Located at 7020 W National Ave. Suite 100, West Allis, WI 53214-3238

Rising Awareness For Oral Cancer: What You Need To Know

1.What is Oral Cancer

Cancer is a disease that can cause a great deal of physical, emotional, and financial stress for patients and their families. According to the National Cancer Institute, there will be an estimated 1,806,590 new cancer cases diagnosed and 606, 520 cancer deaths in the United States in 2020.

While cancer death rates have been declining since the early 1990s, incidence rates have been increasing in some cancer types, such as oropharyngeal cancer.

According to the American Cancer Society, the 5-year survival rate for all cancers combined is currently at 67%. However, for oral cancer, the 5-year survival rate is only about 50-60%.

The good news is that, with early detection and treatment, the survival rate for oral cancer can be increased to 80-90%. This is why it is important for people to be aware of the signs and symptoms of oral cancer and to see a dentist or other medical professional for regular check-ups.

To learn more about oral cancer and how to detect it early, read on!

2. Who is most at risk for developing oral cancer?

While oral cancer can develop in anyone, there are some higher risk populations. According to the American Cancer Society, the following groups of people are at the highest risk:

– Smokers and tobacco users: This includes cigarettes, cigars, smokeless tobacco, pipes, and all forms of smokeless tobacco products.

– Heavy drinkers: Individuals who consume more than 15 alcoholic drinks a week are at an increased risk for oral cancer.

– People with a history of oral cancer: If you’ve had oral cancer before, there is an increased risk of it returning.

– People over the age of 40: Oral cancer is most common among people over the age of 40.

– White men over the age of 50: Men, particularly those of European decent, are more likely to develop oral cancer than women.

– Sun-damaged lips: Exposure to the sun can increase the risk of lip cancer.

– HIV or HPV: People with HIV or HPV are also at an increased risk for developing oral cancer.

If you are in any of these high risk groups mentioned above, it is important to talk to your doctor or dentist about your risk factors and any screening or preventative measures you should take.

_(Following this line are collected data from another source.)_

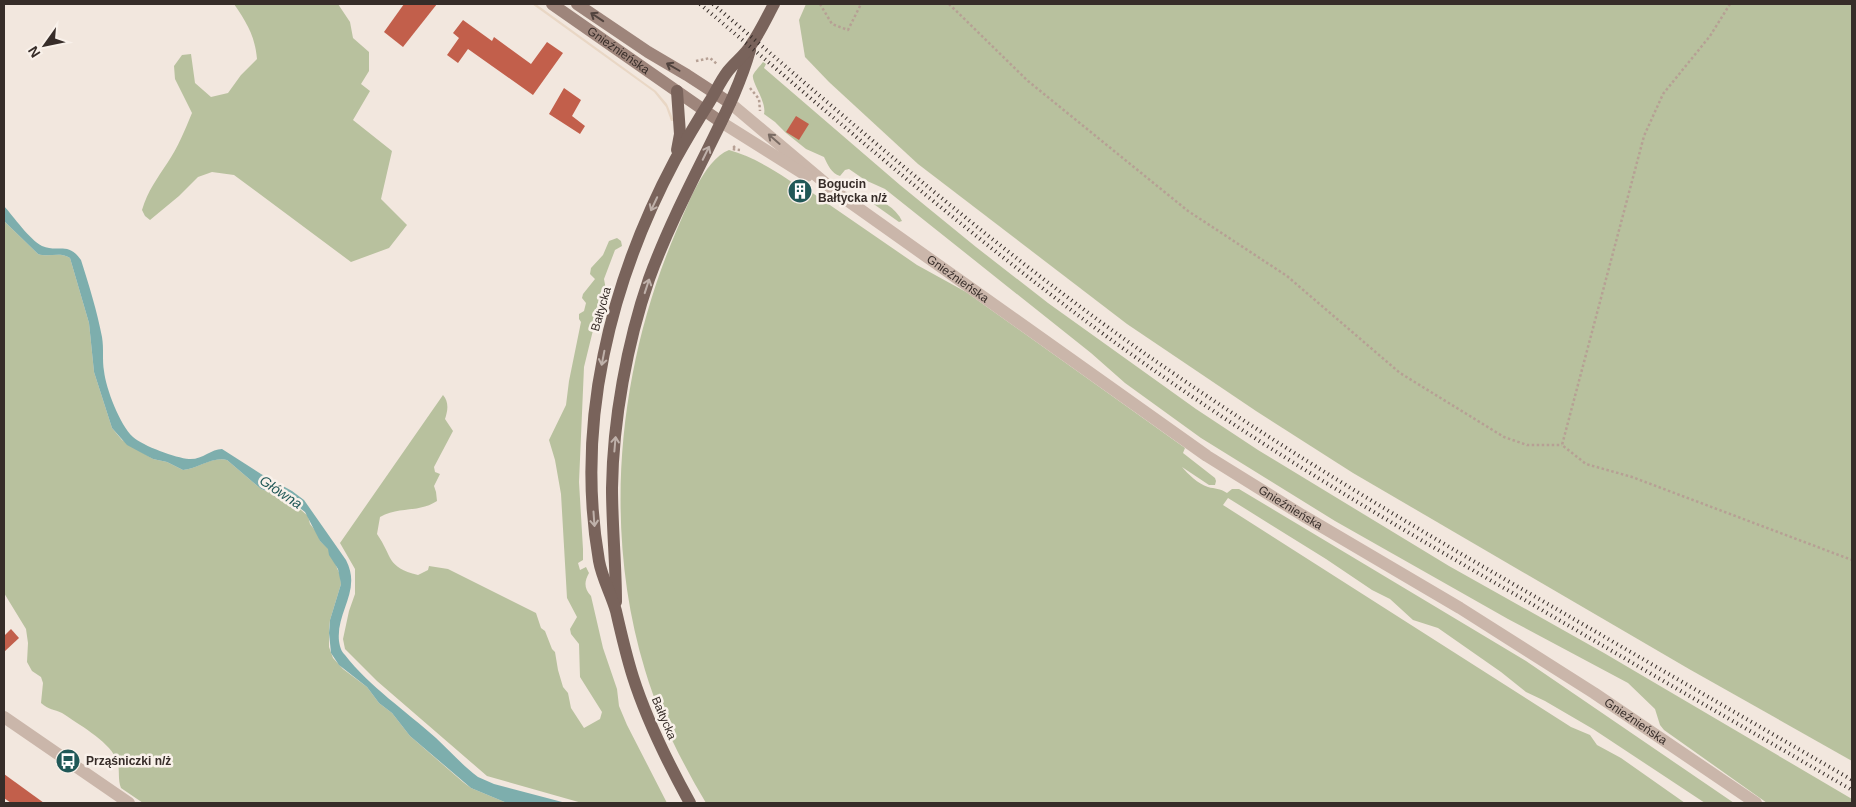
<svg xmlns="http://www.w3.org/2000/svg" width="1856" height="807" viewBox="0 0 1856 807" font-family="Arial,sans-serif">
	<rect width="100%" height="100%" fill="#f2e7de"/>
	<g fill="#b8c19e">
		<path d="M234 4H338L350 22 353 38 369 52V71L361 84 370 91 353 120 392 151 381 199 407 225 389 248 351 262 234 175 212 172 198 177 179 196 150 220 145 216 142 210C148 190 157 179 168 162 178 147 185 130 192 113L175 79 174 66 182 55 191 54 195 83 211 97 228 93 241 75 257 59C255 36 247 23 234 4Z"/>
		<path d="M806 4H1852V761L1689 669 1353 473 1256 411 1127 324 918 164 829 82 805 57 799 20Z"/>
		<path d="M763 62 766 64 764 68 900 185 976 247 1048 303 1196 409 1258 450 1449 566 1604 653 1852 799V803H1767L1664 730 1660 725 1655 709 1628 683 1508 619 1335 521 1201 438 1125 383 1091 353 885 189 865 180 849 169 845 170 840 176C831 173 828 165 824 157L806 149 786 133 775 122 764 114C767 102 751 82 753 75 755 71 760 66 763 62Z"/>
		<path d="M729 150C756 157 787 178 809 194L811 192 917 265 966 292 1185 448 1183 453 1215 478 1216 481 1215 485H1209L1182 467C1188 474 1198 484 1208 487 1215 489 1220 488 1227 493L1232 489H1239L1526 661 1734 803H1705L1593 729 1545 701 1526 692 1501 672 1438 628 1413 620 1390 599 1372 590 1326 559 1228 498 1223 505 1571 727 1590 735 1597 745 1621 758 1685 803H706C681 761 659 717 645 670 602 528 618 369 675 234 686 210 703 160 729 150Z"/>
		<path d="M867 195C880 199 896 208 902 221L899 222 868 200Z"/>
		<path d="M4 221 38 254C49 258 60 251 70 258L89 323 94 372 112 428 122 440 153 459 167 462 183 470C197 469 212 456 227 460L261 489 287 498 308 516 310 524 318 534 320 541 329 549 340 575 341 584 330 620 329 628V647L333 658 343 669 367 687 379 703 392 713 410 736 463 782 471 788 507 803H143L121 788C117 778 121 768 116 758 107 740 78 724 62 713 54 709 49 710 41 703L43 683 41 677 32 671 27 662 28 643 26 629 4 593Z"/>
		<path d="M617 238 621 241 622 246 615 250 604 279 606 290 596 318 584 367 579 482 583 549V560L578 563 580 570 586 567 589 573C584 582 584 588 591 596L603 648 617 689 619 706 627 725 667 803H582L487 776 377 681 345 649 343 639 349 611 355 594V569L340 543 443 395C449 402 448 410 445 419L453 431 434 467 435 472 440 474 434 486 436 492 437 501C419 513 400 506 380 517L377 534C393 557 386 567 418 575L428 570 429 566 448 569 536 613 541 628 545 631 552 649 555 652 558 670 563 687 568 693 571 708 584 728 600 719 602 712 580 677 579 644 571 634 570 629 577 617 567 598 561 494 555 460 549 440 566 405 569 381 581 322 579 319V314L584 311 586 303 582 298 583 294 595 279 590 274 591 268 603 255 609 241Z"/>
	</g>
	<path fill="#e9d7c5" d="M532 4H536L656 91 667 104 674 121H671L666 107 654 92Z"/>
	<path fill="#7daead" d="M4 206C14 217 29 239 42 246 58 253 68 241 81 260 89 285 97 311 102 337 104 349 102 360 104 371 106 389 120 425 133 437 143 446 176 458 189 459 202 460 211 449 222 449L261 474 292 491 304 500 346 560C362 591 336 611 339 641 340 647 341 651 345 655 370 687 406 711 436 738 450 751 463 766 478 777L494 784 566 803H507L471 788 410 736 392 713 379 703 367 687 339 665 331 653 329 633 330 620 341 584 338 569 329 555 328 549 320 541 305 512 287 498 261 489 227 460C213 456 197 469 183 470L167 462 153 459 127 445 112 428 94 372 89 323 70 258C60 251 49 258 38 254L4 221Z"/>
	<g fill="#c25f4b">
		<path d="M404 4H437L403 47 384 32Z"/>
		<path d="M463 20 492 41 494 37 531 64 547 42 563 53 533 95 468 49 458 63 447 55 459 38 453 33Z"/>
		<path d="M564 88 581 100 572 116 585 126 580 134 549 114Z"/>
		<path d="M796 116 809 124 799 140 786 132Z"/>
		<path d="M11 629 19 638 4 652V636Z"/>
		<path d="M4 774 44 803H11L4 798Z"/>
	</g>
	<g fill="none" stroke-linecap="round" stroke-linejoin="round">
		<g stroke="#b6a094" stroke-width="2.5" stroke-dasharray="2.5 2.5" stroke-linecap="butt">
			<path d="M820 4 832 24 848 30 861 4"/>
			<path d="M949 4 1028 81 1188 211 1287 276 1400 373 1504 437 1527 445H1562"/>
			<path d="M1730 4 1710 36 1663 94 1644 136 1562 445 1586 464 1632 477 1852 560"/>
			<path d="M696 61 710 58 717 64"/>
			<path d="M750 88 759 99 760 111"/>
			<path d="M735 146 732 149 740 150"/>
		</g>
		<g stroke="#cab6aa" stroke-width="12">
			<path id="s1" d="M730 103 837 193 1207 456 1302 515 1460 608 1594 693 1756 803"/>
			<path d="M721 122 807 176"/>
			<path d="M4 717 129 803"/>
		</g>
		<g stroke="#9e857b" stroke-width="12">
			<path id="s2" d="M552 4 721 122"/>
			<path d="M577 4 648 52 687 75 730 103"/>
		</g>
		<g stroke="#79635b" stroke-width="12">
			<path d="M677 91 680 134 677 150"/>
			<path d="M616 602C616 564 612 526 612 488 613 420 627 343 649 279 665 235 686 193 707 151 723 118 740 86 750 50"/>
			<path d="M690 803C668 763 647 721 633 677 626 655 621 633 616 611 611 594 602 578 599 561 575 424 610 282 675 160 686 140 698 120 710 101 716 91 721 80 728 71 735 62 745 55 751 45 760 32 767 17 774 4"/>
		</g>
		<g stroke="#372d29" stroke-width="4" stroke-dasharray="1 4" stroke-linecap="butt">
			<path d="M700 4C852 133 1002 265 1165 378 1283 460 1406 532 1530 603 1637 666 1745 728 1852 790"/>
			<path d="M713 4C862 132 1010 262 1173 373 1293 456 1419 530 1546 603 1648 662 1750 721 1852 780"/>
		</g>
	</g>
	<defs><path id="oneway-shaft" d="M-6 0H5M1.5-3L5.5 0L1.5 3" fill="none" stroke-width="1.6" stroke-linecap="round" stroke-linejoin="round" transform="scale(1.25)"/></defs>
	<g stroke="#51433e">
		<use href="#oneway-shaft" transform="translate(597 17) rotate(-146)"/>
		<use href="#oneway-shaft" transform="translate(673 67) rotate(-150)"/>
	</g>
	<use stroke="#796b63" href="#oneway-shaft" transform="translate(774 139) rotate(-139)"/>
	<g stroke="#bfb1aa">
		<use href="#oneway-shaft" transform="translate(706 153) rotate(-64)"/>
		<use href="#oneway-shaft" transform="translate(654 204) rotate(115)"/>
		<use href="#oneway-shaft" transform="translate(647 286) rotate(-72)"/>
		<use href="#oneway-shaft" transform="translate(603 358) rotate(101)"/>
		<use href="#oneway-shaft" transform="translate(615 444) rotate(-85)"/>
		<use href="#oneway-shaft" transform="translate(594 519) rotate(86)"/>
	</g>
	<defs>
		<symbol id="building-disc" viewBox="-11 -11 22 22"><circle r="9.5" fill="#205857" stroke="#f9f1ea"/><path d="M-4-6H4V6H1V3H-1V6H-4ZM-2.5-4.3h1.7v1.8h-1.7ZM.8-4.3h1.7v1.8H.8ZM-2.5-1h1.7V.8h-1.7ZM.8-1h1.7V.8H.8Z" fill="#fff"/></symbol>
		<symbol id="bus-disc" viewBox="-11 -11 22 22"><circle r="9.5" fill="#205857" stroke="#f9f1ea"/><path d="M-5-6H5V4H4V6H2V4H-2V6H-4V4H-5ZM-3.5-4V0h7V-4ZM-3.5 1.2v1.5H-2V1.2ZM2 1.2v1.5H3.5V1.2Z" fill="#fff"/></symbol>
	</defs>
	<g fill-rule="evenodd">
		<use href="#building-disc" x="786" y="177" width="28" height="28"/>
		<use href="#bus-disc" x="54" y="747" width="28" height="28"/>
	</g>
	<g text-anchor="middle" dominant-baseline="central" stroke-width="5" stroke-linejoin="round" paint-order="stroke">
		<g font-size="12" fill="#372d29" stroke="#f9f1ea">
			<text stroke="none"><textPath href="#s2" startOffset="81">Gnieźnieńska</textPath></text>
			<text stroke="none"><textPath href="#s1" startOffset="288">Gnieźnieńska</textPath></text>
			<text transform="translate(601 309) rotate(-74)">Bałtycka</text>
			<text stroke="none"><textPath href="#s1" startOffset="692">Gnieźnieńska</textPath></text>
			<text transform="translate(664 718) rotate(67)">Bałtycka</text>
			<text stroke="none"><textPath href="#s1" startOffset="1098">Gnieźnieńska</textPath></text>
		</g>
		<g font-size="12" font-weight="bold" fill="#372d29" stroke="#f9f1ea" text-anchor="start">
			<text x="818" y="184">Bogucin<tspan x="818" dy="14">Bałtycka n/ż</tspan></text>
			<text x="86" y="761">Prząśniczki n/ż</text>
		</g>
		<g font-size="14" font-style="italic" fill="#205857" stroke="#f9f1ea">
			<text transform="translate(281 492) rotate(34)">Główna</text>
		</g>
	</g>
	<rect width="1856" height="807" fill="none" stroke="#372d29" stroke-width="10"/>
	<g transform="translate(45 45) rotate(237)" stroke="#f9f1ea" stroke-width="4" paint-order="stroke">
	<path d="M0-4L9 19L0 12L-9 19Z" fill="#372d29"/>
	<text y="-8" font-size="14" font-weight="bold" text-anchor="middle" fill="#372d29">N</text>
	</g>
</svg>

3. What are the symptoms of oral cancer?

Oral cancer can present in your mouth in various ways and without any warning signs. The most common signs and symptoms of oral cancer include:

– Sores in or on your mouth or lips that do not heal within 2 weeks.

– Red or white patches on the inside of your mouth.

– Swelling or lumps in your mouth or neck.

– Difficulty swallowing or chewing.

– Unexplained neck and facial pain.

– Changes in the way your teeth fit together while biting.

– Voice changes or hoarseness.

– Numbness in your mouth, lips, or face.

If you are experiencing any of these symptoms, it is important to talk with your doctor right away. Early detection is key in treating and managing oral cancer, so it is better to be safe than sorry.

4. How can you prevent oral cancer?

The most important thing you can do to prevent oral cancer is to quit smoking and/or using all forms of tobacco products, including smokeless tobacco. Smoking is the primary risk factor for oral cancer, and quitting dramatically reduces your risk.

It is also recommended to practice safe sex and stay up to date on all HPV vaccinations. HPV is a very common virus, but some strains can increase your risk for oral cancer.

It is also important to maintain a healthy diet and exercise regularly. A nutrient-dense diet full of leafy greens, fruits, and vegetables can help maintain a strong immune system and reduce your risk of developing oral cancer. Regular physical activity has also been linked to lower cancer risk.

Finally, it is recommended to visit your All Kind Smiles regularly and keep an eye on any possible warning signs. Make sure to address any concerns right away with your healthcare provider, as early detection is key in treating and managing oral cancer.